### [JAVA] Clean Code with Explanations and Running Time [2 Solutions]

Full Solutions and Explanations

**Solution 1**

```
public class Solution {
public String toHex(int num) {
long n = num & 0x00000000ffffffffL;
char[] map = new char[]{'0', '1', '2', '3', '4', '5', '6', '7', '8', '9', 'a', 'b', 'c', 'd', 'e', 'f'};
StringBuilder sb = new StringBuilder();
while (n > 0) {
sb.insert(0, map[(int) (n % 16)]);
n = n / 16;
}
return num == 0 ? "0" : sb.toString();
}
}
```

#### Complexity Analysis

Uniform cost model is used as Cost Model and `n` is the input number. `b` in this case would be `16.

**Time Complexity:**

- Best Case `O(log_b(n))` : With respect to the input, the algorithm will always depend on the size of input.
- Average Case `O(log_b(n))` : With respect to the input, the algorithm will always depend on the size of input.
- Worst Case `O(log_b(n))` : With respect to the input, the algorithm will always depend on the size of input.

**Auxiliary Space:**

- Worst Case `O(log_b(n))` : With respect to the input, the algorithm will always depend on the size of input.

#### Algorithm

**Approach:** Divide and Modding

To deal with negative number, the number is masked against `long`

data type. This process will convert it to a positive long number. A simple while loop is then use to extract each base digit until number becomes `0`.

For `Integer.MAX_VALUE`

or `Integer.MIN_VALUE`

or any input with 8 Hexadecimal characters where the iterations would last the longest. For `Integer.MAX_VALUE`

the algorithm will run for at most `ceil(log_16 (2^31 - 1) + 1) = 8` times.

**Solution 2**

```
public class Solution {
public String toHex(int num) {
if (num == 0) return "0";
char[] map = new char[]{'0', '1', '2', '3', '4', '5', '6', '7', '8', '9', 'a', 'b', 'c', 'd', 'e', 'f'};
StringBuilder sb = new StringBuilder();
while (num != 0) {
sb.insert(0, map[num & 0b1111]);
num = num >>> 4;
}
return sb.toString();
}
}
```

#### Complexity Analysis

Uniform cost model is used as Cost Model and `n` is the input number. `b` in this case would be `16.

**Time Complexity:**

- Best Case `O(log_b(n))` : With respect to the input, the algorithm will always depend on the size of input.
- Average Case `O(log_b(n))` : With respect to the input, the algorithm will always depend on the size of input.
- Worst Case `O(log_b(n))` : With respect to the input, the algorithm will always depend on the size of input.

**Auxiliary Space:**

#### Algorithm

**Approach:** Shifting and Masking

Number is masked against binary of `1111`

each time to get the component value which is then mapped to corresponding character. `>>>`

is used to right-shifted `4` bit positions with zero-extension.
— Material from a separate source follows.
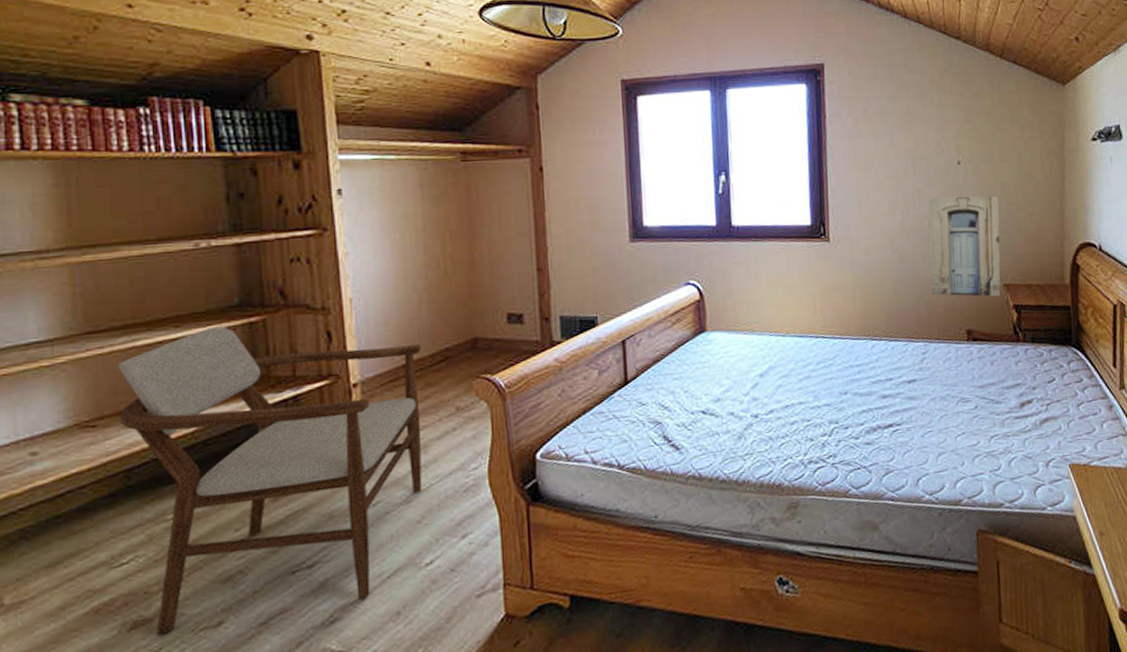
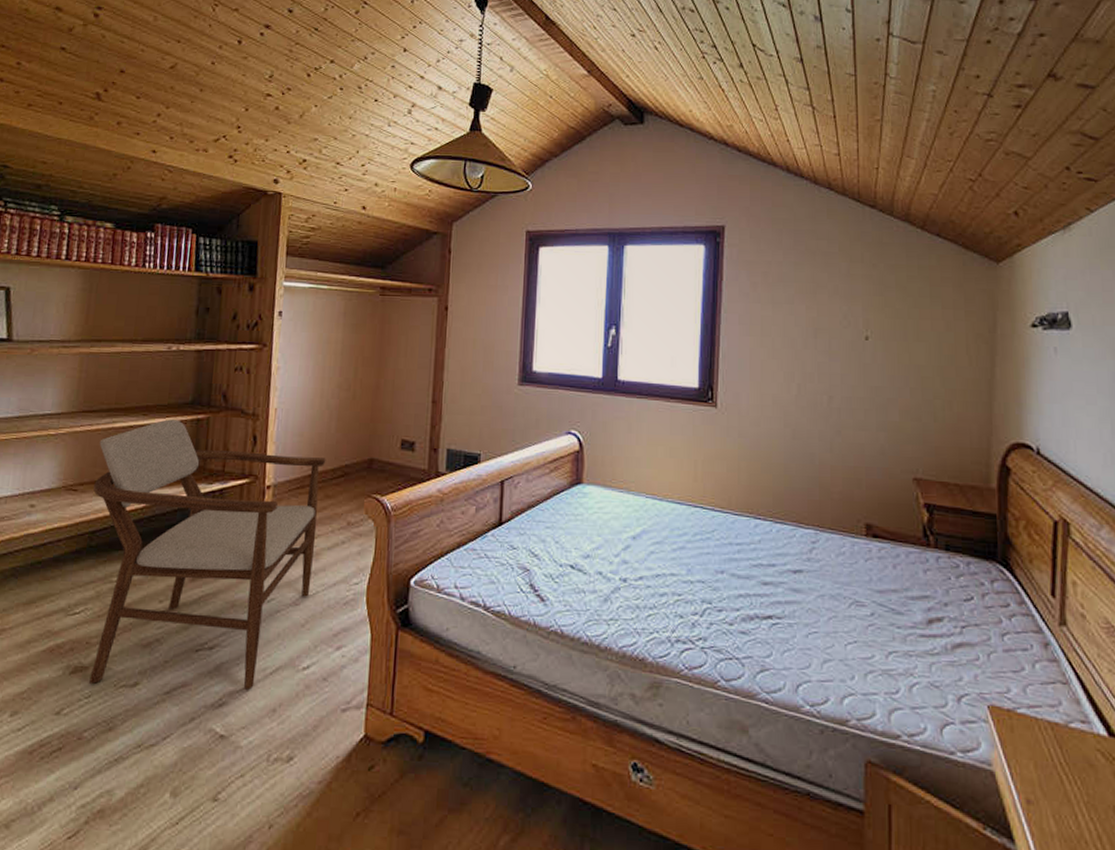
wall art: present [929,195,1001,297] -> none [826,372,913,490]

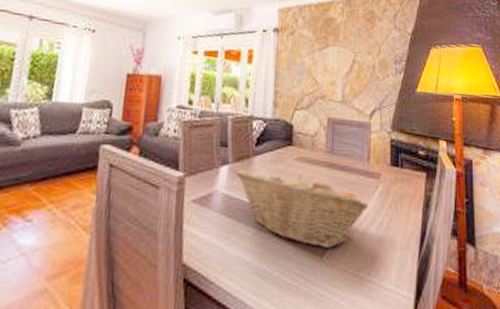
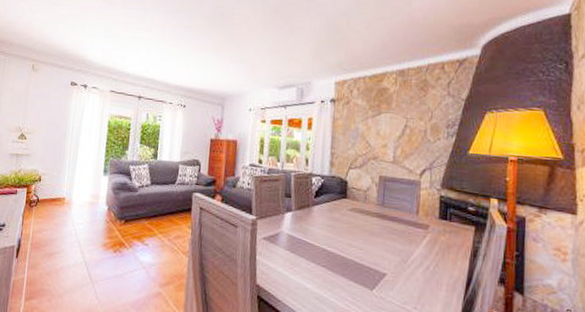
fruit basket: present [235,169,369,248] -> none [298,216,417,284]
The zero-extension will naturally deal with negative number.

`StringBuilder`

is used due to its efficiently in inserting character to existing `StringBuilder`

object. If normal `String`

is used then each insertion by `+`

operation will have to copy over the immutable `String`

object which is highly inefficient.

For `Integer.MAX_VALUE`

or `Integer.MIN_VALUE`

or any input with 8 Hexadecimal characters where the iterations would last the longest. For `Integer.MAX_VALUE`

the algorithm will run for at most `ceil(log_16 (2^31 - 1) + 1) = 8` times.